## Records provided

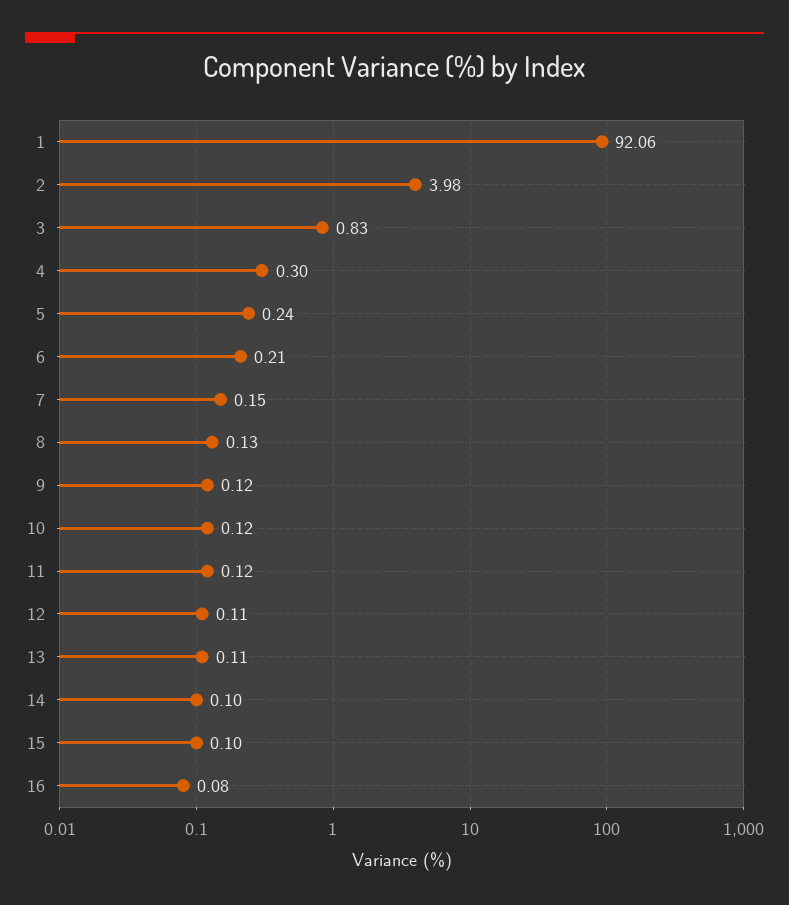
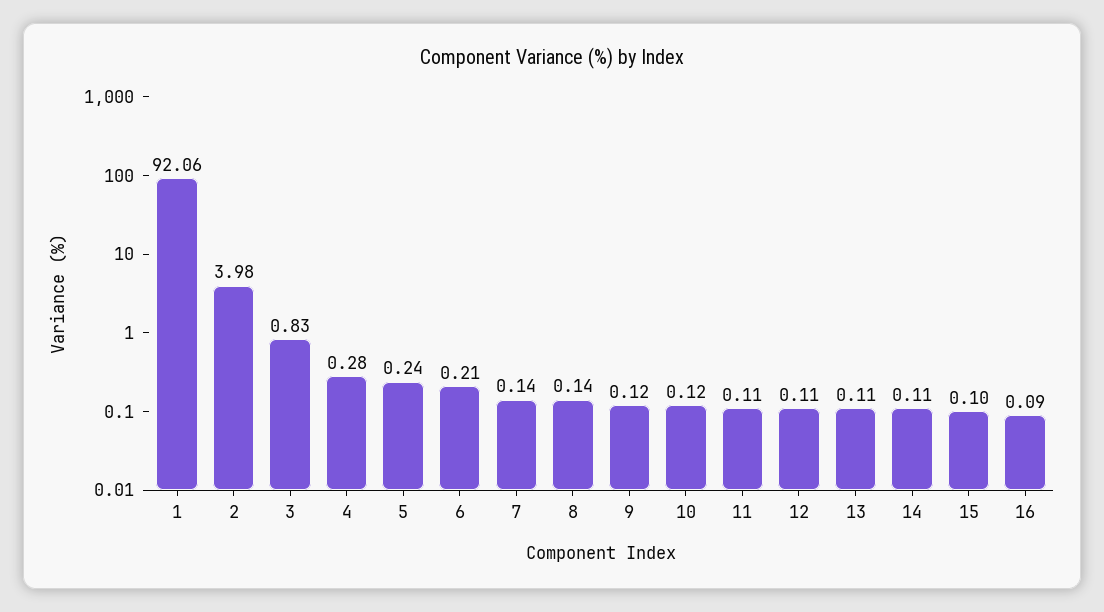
  {
    "1": 92.06,
    "2": 3.98,
    "3": 0.83,
-   "4": 0.3,
+   "4": 0.28,
    "5": 0.24,
    "6": 0.21,
-   "7": 0.15,
+   "7": 0.14,
-   "8": 0.13,
+   "8": 0.14,
    "9": 0.12,
    "10": 0.12,
-   "11": 0.12,
+   "11": 0.11,
    "12": 0.11,
    "13": 0.11,
-   "14": 0.1,
+   "14": 0.11,
    "15": 0.1,
-   "16": 0.08
+   "16": 0.09
  }

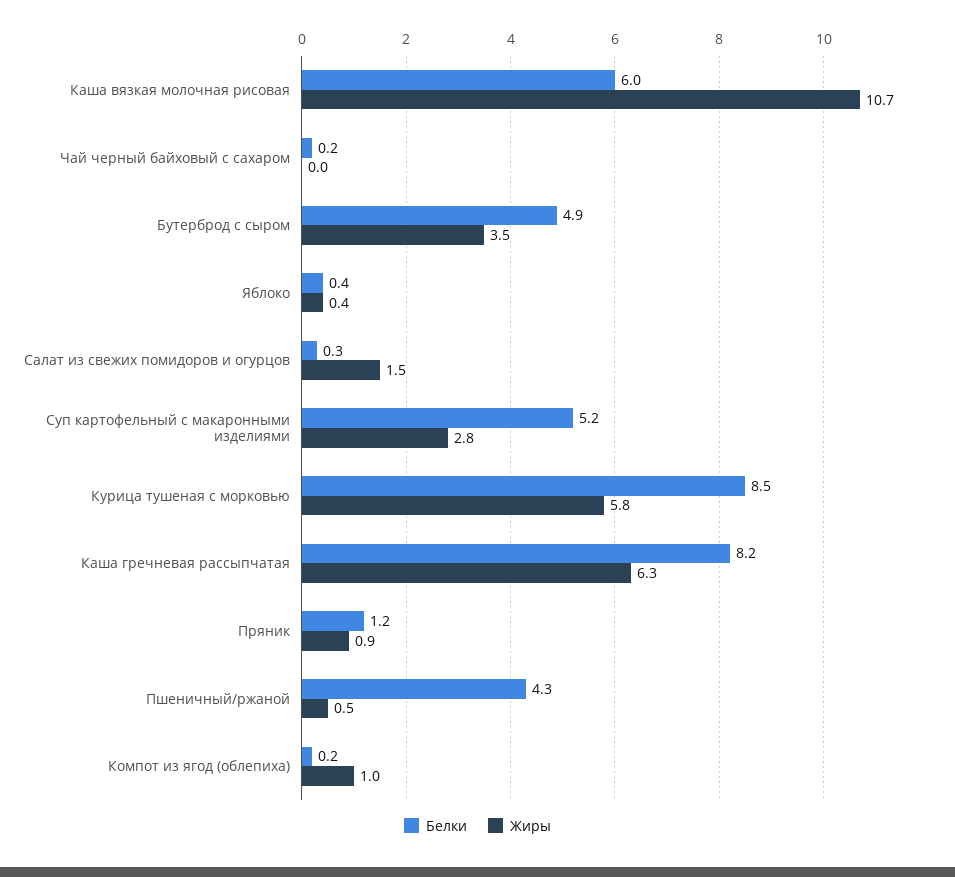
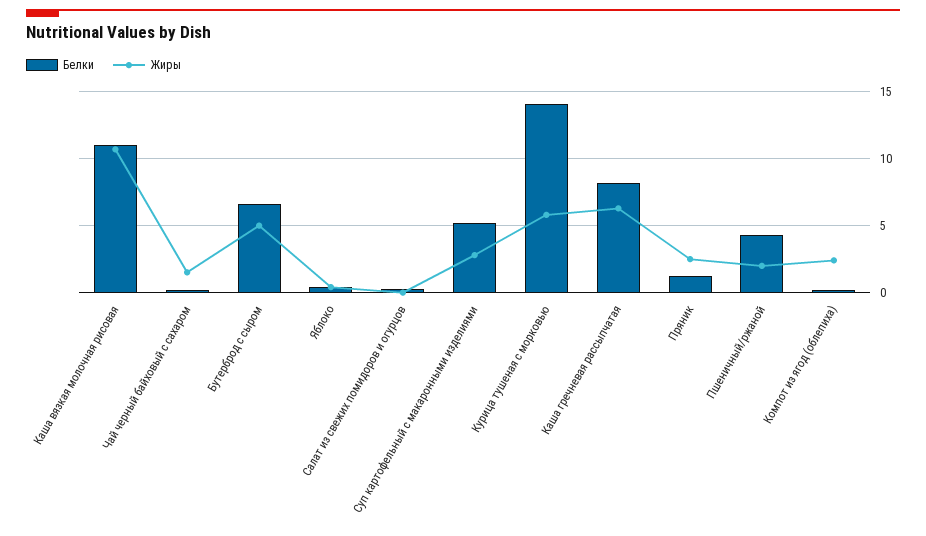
  {
    "Белки": {
-     "Каша вязкая молочная рисовая": 6,
+     "Каша вязкая молочная рисовая": 11,
      "Чай черный байховый с сахаром": 0.2,
-     "Бутерброд с сыром": 4.9,
+     "Бутерброд с сыром": 6.5,
      "Яблоко": 0.4,
      "Салат из свежих помидоров и огурцов": 0.3,
      "Суп картофельный с макаронными изделиями": 5.2,
-     "Курица тушеная с морковью": 8.5,
+     "Курица тушеная с морковью": 14,
      "Каша гречневая рассыпчатая": 8.2,
      "Пряник": 1.2,
      "Пшеничный/ржаной": 4.3,
      "Компот из ягод (облепиха)": 0.2
    },
    "Жиры": {
      "Каша вязкая молочная рисовая": 10.7,
-     "Чай черный байховый с сахаром": 0,
+     "Чай черный байховый с сахаром": 1.5,
-     "Бутерброд с сыром": 3.5,
+     "Бутерброд с сыром": 5,
      "Яблоко": 0.4,
-     "Салат из свежих помидоров и огурцов": 1.5,
+     "Салат из свежих помидоров и огурцов": 0,
      "Суп картофельный с макаронными изделиями": 2.8,
      "Курица тушеная с морковью": 5.8,
      "Каша гречневая рассыпчатая": 6.3,
-     "Пряник": 0.9,
+     "Пряник": 2.5,
-     "Пшеничный/ржаной": 0.5,
+     "Пшеничный/ржаной": 2,
-     "Компот из ягод (облепиха)": 1
+     "Компот из ягод (облепиха)": 2.5
    }
  }

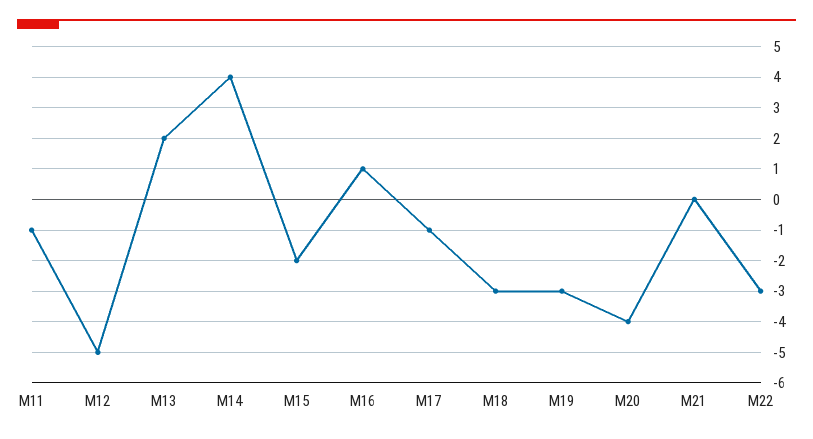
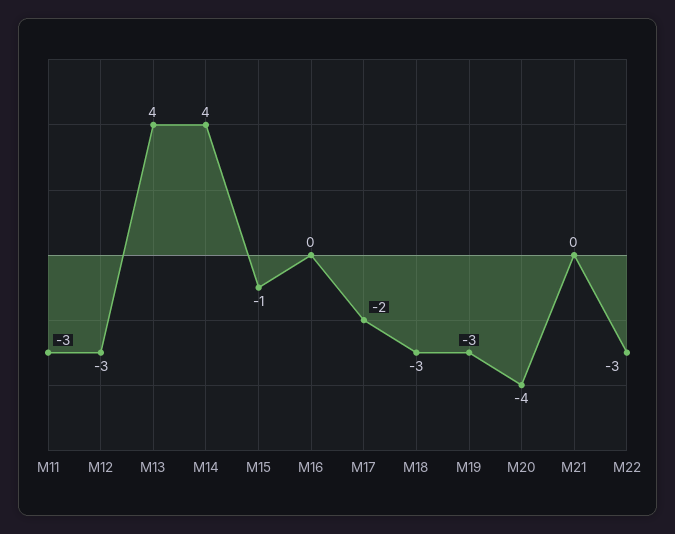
  {
-   "M11": -1,
+   "M11": -3,
-   "M12": -5,
+   "M12": -3,
-   "M13": 2,
+   "M13": 4,
    "M14": 4,
-   "M15": -2,
+   "M15": -1,
-   "M16": 1,
+   "M16": 0,
-   "M17": -1,
+   "M17": -2,
    "M18": -3,
    "M19": -3,
    "M20": -4,
    "M21": 0,
    "M22": -3
  }

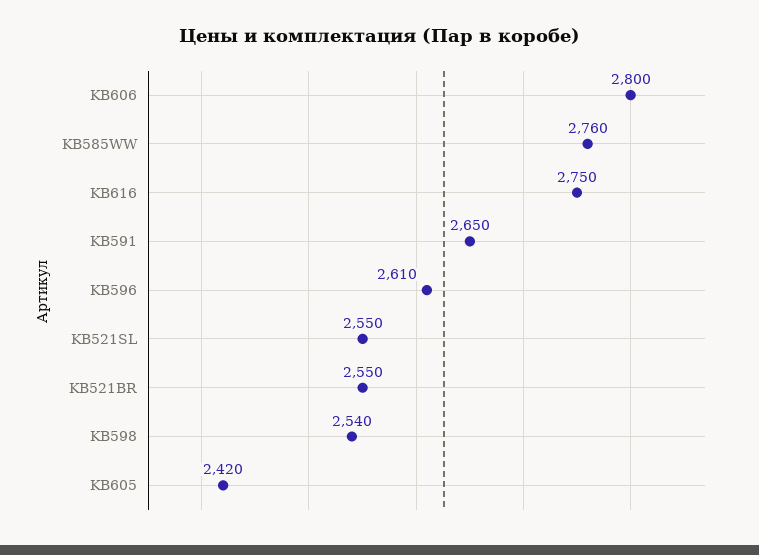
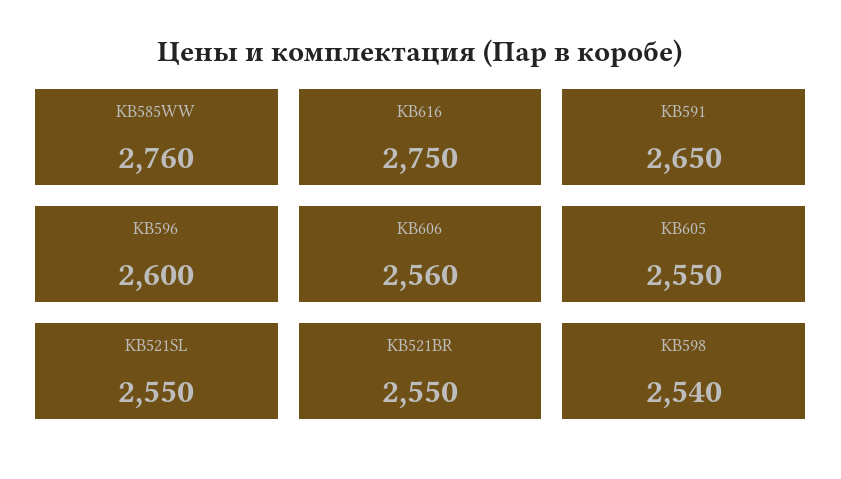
  {
-   "KB606": 2800,
+   "KB606": 2560,
    "KB585WW": 2760,
    "KB616": 2750,
    "KB591": 2650,
-   "KB596": 2610,
+   "KB596": 2600,
    "KB521SL": 2550,
    "KB521BR": 2550,
    "KB598": 2540,
-   "KB605": 2420
+   "KB605": 2550
  }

## Exercise prompt
Locate the lines above that hold the word "Салат". Show every one of them.

## Your solution
      "Салат из свежих помидоров и огурцов": 0.3,
-     "Салат из свежих помидоров и огурцов": 1.5,
+     "Салат из свежих помидоров и огурцов": 0,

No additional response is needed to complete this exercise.